Exercises
Exercise 6.1 (Effect of rebalancing)
- Download market data corresponding to \(N\) assets (e.g., stocks or cryptocurrencies) during a period with \(T\) observations, \(\bm{r}_1, \dots, \bm{r}_T \in \R^N\).
- Start with the \(1/N\) portfolio at time \(t=1\) and let the portfolio weights naturally evolve as the assets’ prices change over time. Plot the portfolio weights and the NAV over time (assuming transaction costs of 90 bps).
- Repeat using a regular calendar-based rebalancing scheme.
- Repeat using an adaptive rebalancing scheme when the difference exceeds a threshold.

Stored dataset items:
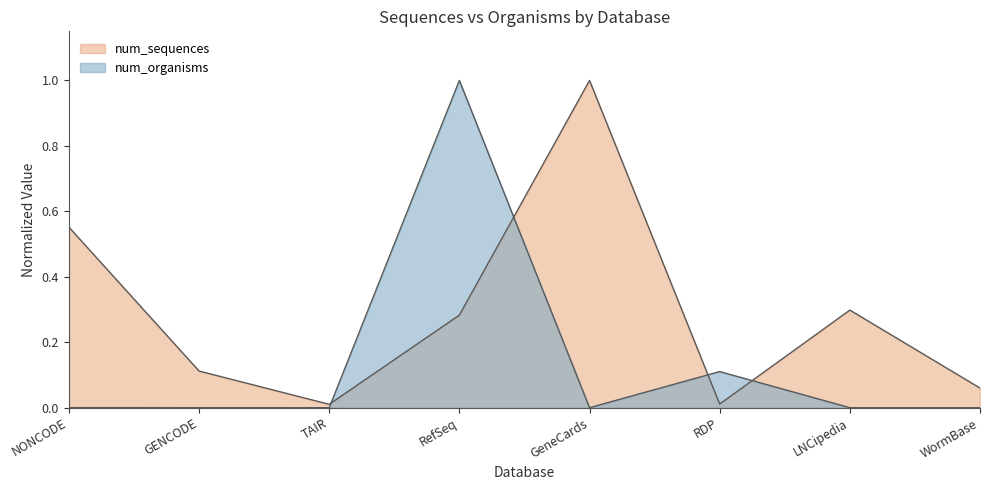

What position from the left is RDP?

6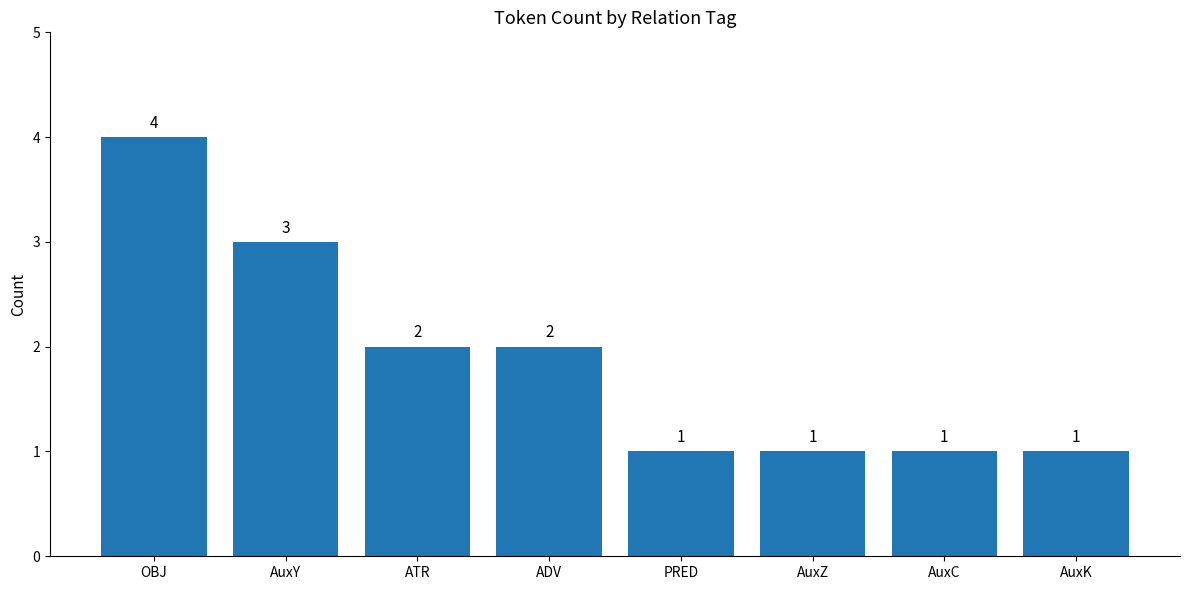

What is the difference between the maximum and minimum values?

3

Try it
Reproduce the part of the rebalancing exercise that starts with the words containing "- Download market" and ends with "calendar-based rebalancing scheme.". The items above aren't needed for this.

Solution to this task
- Download market data corresponding to \(N\) assets (e.g., stocks or cryptocurrencies) during a period with \(T\) observations, \(\bm{r}_1, \dots, \bm{r}_T \in \R^N\).
- Start with the \(1/N\) portfolio at time \(t=1\) and let the portfolio weights naturally evolve as the assets’ prices change over time. Plot the portfolio weights and the NAV over time (assuming transaction costs of 90 bps).
- Repeat using a regular calendar-based rebalancing scheme.